4. Our Lord has thus emphatically taught us that there is no possibility of passing from one state to another beyond the boundary of this life in order that he may thereby constrain us to make the needful transition now. The impassable gulf between the saved and the outcast in eternity is a dreadful sight; it was the compassionate Jesus who drew aside the curtain and exposed it to view, and it was his great love that moved him to make this revelation. There is a line that crosses our path a little way forward from the spot where we stand to-day—a line that divides our time from our eternity—invisible to our eyes, but known unto God. We never know as we advance what step of the journey will carry us over this line. Christ has told us that if we pass it unsaved we cannot obtain a change of condition beyond it; and he has revealed to us this truth in order that we might be induced now to make our calling and election sure. These terrors of the Lord are displayed in order to persuade men. There is no impassable gulf now between a sinner and the Saviour; the way is open, and the perennial invitation resounds from the Gospel, “Come unto me;” but to those who pass from this life without having obeyed that call, there remaineth no more sacrifice for sin, no more a refuge from judgment.

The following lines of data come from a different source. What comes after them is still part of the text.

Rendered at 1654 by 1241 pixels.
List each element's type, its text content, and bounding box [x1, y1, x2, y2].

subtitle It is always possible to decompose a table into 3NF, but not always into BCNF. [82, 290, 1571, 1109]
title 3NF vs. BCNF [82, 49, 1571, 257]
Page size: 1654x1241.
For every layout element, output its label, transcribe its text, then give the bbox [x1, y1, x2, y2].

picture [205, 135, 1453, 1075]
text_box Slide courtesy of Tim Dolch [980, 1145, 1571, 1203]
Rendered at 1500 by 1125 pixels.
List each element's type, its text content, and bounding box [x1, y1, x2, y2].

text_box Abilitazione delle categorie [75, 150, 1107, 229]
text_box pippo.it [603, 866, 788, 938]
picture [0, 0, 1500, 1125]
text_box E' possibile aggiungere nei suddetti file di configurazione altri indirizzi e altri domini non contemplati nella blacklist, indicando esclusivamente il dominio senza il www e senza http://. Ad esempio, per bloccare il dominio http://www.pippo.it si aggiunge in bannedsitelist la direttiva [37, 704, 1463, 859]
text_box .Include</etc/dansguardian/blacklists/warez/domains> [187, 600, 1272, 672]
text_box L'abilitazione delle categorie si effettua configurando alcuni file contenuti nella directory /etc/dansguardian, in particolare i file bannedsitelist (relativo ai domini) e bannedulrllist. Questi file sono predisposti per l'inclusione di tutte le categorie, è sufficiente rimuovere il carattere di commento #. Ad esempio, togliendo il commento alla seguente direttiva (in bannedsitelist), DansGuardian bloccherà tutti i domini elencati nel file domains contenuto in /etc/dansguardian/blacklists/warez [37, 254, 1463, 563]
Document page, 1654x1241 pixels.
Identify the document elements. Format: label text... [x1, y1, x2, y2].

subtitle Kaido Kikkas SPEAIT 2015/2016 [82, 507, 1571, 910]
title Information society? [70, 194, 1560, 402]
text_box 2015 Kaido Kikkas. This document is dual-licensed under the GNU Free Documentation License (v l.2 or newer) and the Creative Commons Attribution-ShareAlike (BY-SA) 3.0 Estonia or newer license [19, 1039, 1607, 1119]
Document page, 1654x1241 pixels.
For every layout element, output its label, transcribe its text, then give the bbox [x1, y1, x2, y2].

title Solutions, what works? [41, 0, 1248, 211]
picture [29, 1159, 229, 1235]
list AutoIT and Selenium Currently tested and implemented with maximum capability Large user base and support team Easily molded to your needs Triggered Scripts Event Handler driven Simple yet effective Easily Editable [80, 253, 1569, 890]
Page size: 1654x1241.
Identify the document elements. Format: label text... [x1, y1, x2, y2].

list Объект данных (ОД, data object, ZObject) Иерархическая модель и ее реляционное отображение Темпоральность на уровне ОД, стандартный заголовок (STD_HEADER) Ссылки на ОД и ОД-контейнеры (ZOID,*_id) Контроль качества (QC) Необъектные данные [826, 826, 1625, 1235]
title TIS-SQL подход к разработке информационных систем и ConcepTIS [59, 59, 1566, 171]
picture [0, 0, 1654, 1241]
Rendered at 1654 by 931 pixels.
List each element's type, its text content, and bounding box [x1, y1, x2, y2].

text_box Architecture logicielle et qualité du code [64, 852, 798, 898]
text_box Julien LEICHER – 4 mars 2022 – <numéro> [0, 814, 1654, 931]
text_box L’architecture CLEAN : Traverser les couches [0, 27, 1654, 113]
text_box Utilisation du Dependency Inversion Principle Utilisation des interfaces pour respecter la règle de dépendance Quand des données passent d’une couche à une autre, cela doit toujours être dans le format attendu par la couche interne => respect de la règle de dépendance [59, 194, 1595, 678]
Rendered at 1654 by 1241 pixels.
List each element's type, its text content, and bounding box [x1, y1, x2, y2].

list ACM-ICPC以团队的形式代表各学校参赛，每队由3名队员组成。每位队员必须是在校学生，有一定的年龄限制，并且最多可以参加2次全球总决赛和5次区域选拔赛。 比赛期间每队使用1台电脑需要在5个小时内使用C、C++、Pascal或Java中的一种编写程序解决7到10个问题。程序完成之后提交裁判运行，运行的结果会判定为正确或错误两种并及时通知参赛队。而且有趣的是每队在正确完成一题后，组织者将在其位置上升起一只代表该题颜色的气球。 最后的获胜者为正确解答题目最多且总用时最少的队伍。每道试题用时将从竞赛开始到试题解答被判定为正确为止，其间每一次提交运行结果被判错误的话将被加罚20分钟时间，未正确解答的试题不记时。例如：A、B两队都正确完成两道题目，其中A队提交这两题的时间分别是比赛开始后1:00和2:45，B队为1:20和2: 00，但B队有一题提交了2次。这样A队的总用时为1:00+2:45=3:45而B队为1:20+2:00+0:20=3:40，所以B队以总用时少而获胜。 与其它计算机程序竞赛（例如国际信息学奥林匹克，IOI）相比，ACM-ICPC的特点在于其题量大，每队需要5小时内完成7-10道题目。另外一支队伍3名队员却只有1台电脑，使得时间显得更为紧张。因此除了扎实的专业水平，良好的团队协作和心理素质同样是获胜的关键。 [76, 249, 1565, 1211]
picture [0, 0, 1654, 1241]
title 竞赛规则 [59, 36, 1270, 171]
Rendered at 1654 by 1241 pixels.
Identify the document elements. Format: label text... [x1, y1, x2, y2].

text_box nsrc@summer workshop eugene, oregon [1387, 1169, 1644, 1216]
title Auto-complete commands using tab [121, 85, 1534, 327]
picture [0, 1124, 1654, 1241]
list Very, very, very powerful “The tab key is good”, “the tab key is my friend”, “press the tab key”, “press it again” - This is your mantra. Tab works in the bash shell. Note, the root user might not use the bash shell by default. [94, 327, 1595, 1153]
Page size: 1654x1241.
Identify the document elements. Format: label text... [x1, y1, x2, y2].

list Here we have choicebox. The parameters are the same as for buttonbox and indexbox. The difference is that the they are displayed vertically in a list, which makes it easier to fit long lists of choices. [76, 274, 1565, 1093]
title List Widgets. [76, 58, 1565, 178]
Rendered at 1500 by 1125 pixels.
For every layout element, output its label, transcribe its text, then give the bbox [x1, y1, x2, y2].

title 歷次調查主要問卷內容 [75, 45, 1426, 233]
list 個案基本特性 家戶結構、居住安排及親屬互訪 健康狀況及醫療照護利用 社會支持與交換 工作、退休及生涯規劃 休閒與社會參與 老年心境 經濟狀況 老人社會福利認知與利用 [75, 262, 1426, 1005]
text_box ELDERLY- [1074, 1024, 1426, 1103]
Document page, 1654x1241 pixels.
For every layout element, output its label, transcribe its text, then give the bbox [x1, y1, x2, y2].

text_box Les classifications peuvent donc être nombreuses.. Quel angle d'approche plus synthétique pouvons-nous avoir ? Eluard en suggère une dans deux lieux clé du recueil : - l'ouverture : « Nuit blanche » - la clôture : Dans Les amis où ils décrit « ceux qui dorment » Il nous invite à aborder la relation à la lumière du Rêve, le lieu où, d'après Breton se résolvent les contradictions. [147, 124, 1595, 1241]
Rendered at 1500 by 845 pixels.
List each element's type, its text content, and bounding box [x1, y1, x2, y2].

This word of Christ is not of any private interpretation; it may have pointed to Herod or to the Pharisees in the first instance, but it was of the nature of a seed, and its applications multiply a hundred times a hundred fold down through the history of the world. We may find the rich man in this land to-day as certainly as in the circle that listened that day to the preaching of Jesus. We find the counterpart of this picture, not only in individuals, but in associated churches; and if Christians, both in their private and corporate capacities, are rich both in temporal means and spiritual privileges, they need not go far to seek for the Lazarus who is laid at their gate. Lazarus lies in the streets and lanes of our opulent cities; and, oh, he is full of sores! For his sake, for Christ’s sake, for our own sake, we must go out and show him kindness. Dives lost his opportunity,—lost it for ever: we must “haste to the rescue” lest we lose ours too. If we love the Lord, our love will stir and burst out and overflow in life. The life that will exercise itself in Christ-like charity must begin now; and if a new life in the Lord begin, it will reveal itself in love’s labour. If we are bought with a price and quickened by the Spirit, the beggar at our gate will soon discover the change. He will not be left longer to the mere promptings of natural instinct among his neighbours for the soothing of his sorrows; the warm skilful hand of intelligent and affectionate brotherhood will raise him up and minister to his wants. Lazarus, instead of having only a dog to lick his sores, will be compassed about with human affections, and all his wants supplied. As a diseased, miserable, neglected lazar world felt the coming of Christ, the poor and destitute of the world’s inhabitants will know when a loving, hopeful Christian comes within reach. Who touched me? might the huge world have said, if it had possessed intelligence, when God became man and dwelt among us. Who touched me? will the outcasts on the earth begin to cry as they awaken to consciousness, when a revived Church has visited them in their prison, and brought to them the bread of life.